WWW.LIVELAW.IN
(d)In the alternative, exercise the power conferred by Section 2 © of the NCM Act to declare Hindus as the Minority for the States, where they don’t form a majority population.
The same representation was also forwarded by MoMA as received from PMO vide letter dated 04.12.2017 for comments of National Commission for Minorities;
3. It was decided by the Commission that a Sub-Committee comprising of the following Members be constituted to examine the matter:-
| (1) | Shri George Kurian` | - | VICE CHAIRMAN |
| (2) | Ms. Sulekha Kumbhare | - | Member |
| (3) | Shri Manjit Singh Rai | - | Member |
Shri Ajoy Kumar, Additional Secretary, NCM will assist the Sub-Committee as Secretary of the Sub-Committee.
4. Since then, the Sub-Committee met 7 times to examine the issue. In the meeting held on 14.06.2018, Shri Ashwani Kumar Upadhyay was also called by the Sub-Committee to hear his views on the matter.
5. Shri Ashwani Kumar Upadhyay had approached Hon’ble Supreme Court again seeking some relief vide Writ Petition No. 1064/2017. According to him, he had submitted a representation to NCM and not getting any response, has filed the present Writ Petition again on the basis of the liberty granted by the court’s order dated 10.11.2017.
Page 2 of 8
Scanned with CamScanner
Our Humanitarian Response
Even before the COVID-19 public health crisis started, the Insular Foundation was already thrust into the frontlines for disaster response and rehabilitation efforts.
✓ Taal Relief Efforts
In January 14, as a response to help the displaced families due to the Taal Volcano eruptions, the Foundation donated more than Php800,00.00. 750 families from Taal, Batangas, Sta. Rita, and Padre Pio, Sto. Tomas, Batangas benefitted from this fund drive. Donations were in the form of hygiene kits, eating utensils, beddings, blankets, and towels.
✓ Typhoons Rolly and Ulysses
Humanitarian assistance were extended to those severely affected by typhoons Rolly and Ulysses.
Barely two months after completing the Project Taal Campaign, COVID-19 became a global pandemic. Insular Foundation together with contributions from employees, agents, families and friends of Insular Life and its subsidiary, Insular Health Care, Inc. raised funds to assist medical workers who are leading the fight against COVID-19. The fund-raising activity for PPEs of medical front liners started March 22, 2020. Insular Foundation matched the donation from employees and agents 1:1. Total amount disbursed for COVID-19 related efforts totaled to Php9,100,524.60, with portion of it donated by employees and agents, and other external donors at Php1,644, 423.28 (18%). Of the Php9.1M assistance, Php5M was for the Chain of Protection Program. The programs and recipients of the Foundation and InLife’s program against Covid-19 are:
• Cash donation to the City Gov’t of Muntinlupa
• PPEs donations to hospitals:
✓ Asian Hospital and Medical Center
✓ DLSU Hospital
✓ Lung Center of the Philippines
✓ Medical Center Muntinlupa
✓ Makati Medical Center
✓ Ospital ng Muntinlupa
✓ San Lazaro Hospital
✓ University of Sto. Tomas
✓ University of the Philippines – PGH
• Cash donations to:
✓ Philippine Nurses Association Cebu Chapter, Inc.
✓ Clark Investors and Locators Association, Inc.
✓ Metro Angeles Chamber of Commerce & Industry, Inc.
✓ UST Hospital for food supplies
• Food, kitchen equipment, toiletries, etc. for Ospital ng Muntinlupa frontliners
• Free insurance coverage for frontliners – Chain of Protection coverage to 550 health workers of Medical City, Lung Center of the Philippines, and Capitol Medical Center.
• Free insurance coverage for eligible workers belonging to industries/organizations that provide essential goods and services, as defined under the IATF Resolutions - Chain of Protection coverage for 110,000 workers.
━━━━━━━━━━━━━━━━━━━━━━━━━━━━━━
Set down precisely the lines above between the line holding "Our Humanitarian Response" and the line holding "ng Muntinlupa frontliners", inclusive, and nothing beyond them.

Response area:
Our Humanitarian Response
Even before the COVID-19 public health crisis started, the Insular Foundation was already thrust into the frontlines for disaster response and rehabilitation efforts.
✓ Taal Relief Efforts
In January 14, as a response to help the displaced families due to the Taal Volcano eruptions, the Foundation donated more than Php800,00.00. 750 families from Taal, Batangas, Sta. Rita, and Padre Pio, Sto. Tomas, Batangas benefitted from this fund drive. Donations were in the form of hygiene kits, eating utensils, beddings, blankets, and towels.
✓ Typhoons Rolly and Ulysses
Humanitarian assistance were extended to those severely affected by typhoons Rolly and Ulysses.
Barely two months after completing the Project Taal Campaign, COVID-19 became a global pandemic. Insular Foundation together with contributions from employees, agents, families and friends of Insular Life and its subsidiary, Insular Health Care, Inc. raised funds to assist medical workers who are leading the fight against COVID-19. The fund-raising activity for PPEs of medical front liners started March 22, 2020. Insular Foundation matched the donation from employees and agents 1:1. Total amount disbursed for COVID-19 related efforts totaled to Php9,100,524.60, with portion of it donated by employees and agents, and other external donors at Php1,644, 423.28 (18%). Of the Php9.1M assistance, Php5M was for the Chain of Protection Program. The programs and recipients of the Foundation and InLife’s program against Covid-19 are:
• Cash donation to the City Gov’t of Muntinlupa
• PPEs donations to hospitals:
✓ Asian Hospital and Medical Center
✓ DLSU Hospital
✓ Lung Center of the Philippines
✓ Medical Center Muntinlupa
✓ Makati Medical Center
✓ Ospital ng Muntinlupa
✓ San Lazaro Hospital
✓ University of Sto. Tomas
✓ University of the Philippines – PGH
• Cash donations to:
✓ Philippine Nurses Association Cebu Chapter, Inc.
✓ Clark Investors and Locators Association, Inc.
✓ Metro Angeles Chamber of Commerce & Industry, Inc.
✓ UST Hospital for food supplies
• Food, kitchen equipment, toiletries, etc. for Ospital ng Muntinlupa frontliners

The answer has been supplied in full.